GIVEN PROBLEM: Reproduce every line of the following entries verbatim, without altering any character.

EXTRACTED RECORDS:
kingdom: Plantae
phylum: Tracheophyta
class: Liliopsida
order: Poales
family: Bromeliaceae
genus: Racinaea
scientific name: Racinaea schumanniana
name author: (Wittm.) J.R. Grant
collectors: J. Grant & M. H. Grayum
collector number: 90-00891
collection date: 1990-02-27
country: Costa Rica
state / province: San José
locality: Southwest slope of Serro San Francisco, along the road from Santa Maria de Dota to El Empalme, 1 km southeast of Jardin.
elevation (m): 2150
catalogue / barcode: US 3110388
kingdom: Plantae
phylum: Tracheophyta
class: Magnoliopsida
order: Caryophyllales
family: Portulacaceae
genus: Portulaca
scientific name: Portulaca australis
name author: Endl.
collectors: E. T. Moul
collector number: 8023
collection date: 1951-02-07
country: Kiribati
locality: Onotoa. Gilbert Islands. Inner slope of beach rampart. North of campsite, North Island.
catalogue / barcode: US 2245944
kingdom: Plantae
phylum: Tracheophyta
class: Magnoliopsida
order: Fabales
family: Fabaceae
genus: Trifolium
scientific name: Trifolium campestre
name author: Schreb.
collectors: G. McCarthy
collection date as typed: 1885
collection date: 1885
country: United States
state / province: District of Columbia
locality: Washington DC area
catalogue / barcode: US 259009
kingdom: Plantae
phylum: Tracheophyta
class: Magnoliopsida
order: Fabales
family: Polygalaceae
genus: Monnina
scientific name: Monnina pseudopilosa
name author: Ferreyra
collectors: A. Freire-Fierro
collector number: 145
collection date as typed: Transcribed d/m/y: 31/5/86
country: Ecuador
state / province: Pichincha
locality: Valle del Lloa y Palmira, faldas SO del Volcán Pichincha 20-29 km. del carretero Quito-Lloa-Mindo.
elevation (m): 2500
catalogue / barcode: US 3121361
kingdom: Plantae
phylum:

SOLUTION TO THIS EXERCISE:
kingdom: Plantae
phylum: Tracheophyta
class: Liliopsida
order: Poales
family: Bromeliaceae
genus: Racinaea
scientific name: Racinaea schumanniana
name author: (Wittm.) J.R. Grant
collectors: J. Grant & M. H. Grayum
collector number: 90-00891
collection date: 1990-02-27
country: Costa Rica
state / province: San José
locality: Southwest slope of Serro San Francisco, along the road from Santa Maria de Dota to El Empalme, 1 km southeast of Jardin.
elevation (m): 2150
catalogue / barcode: US 3110388
kingdom: Plantae
phylum: Tracheophyta
class: Magnoliopsida
order: Caryophyllales
family: Portulacaceae
genus: Portulaca
scientific name: Portulaca australis
name author: Endl.
collectors: E. T. Moul
collector number: 8023
collection date: 1951-02-07
country: Kiribati
locality: Onotoa. Gilbert Islands. Inner slope of beach rampart. North of campsite, North Island.
catalogue / barcode: US 2245944
kingdom: Plantae
phylum: Tracheophyta
class: Magnoliopsida
order: Fabales
family: Fabaceae
genus: Trifolium
scientific name: Trifolium campestre
name author: Schreb.
collectors: G. McCarthy
collection date as typed: 1885
collection date: 1885
country: United States
state / province: District of Columbia
locality: Washington DC area
catalogue / barcode: US 259009
kingdom: Plantae
phylum: Tracheophyta
class: Magnoliopsida
order: Fabales
family: Polygalaceae
genus: Monnina
scientific name: Monnina pseudopilosa
name author: Ferreyra
collectors: A. Freire-Fierro
collector number: 145
collection date as typed: Transcribed d/m/y: 31/5/86
country: Ecuador
state / province: Pichincha
locality: Valle del Lloa y Palmira, faldas SO del Volcán Pichincha 20-29 km. del carretero Quito-Lloa-Mindo.
elevation (m): 2500
catalogue / barcode: US 3121361
kingdom: Plantae
phylum:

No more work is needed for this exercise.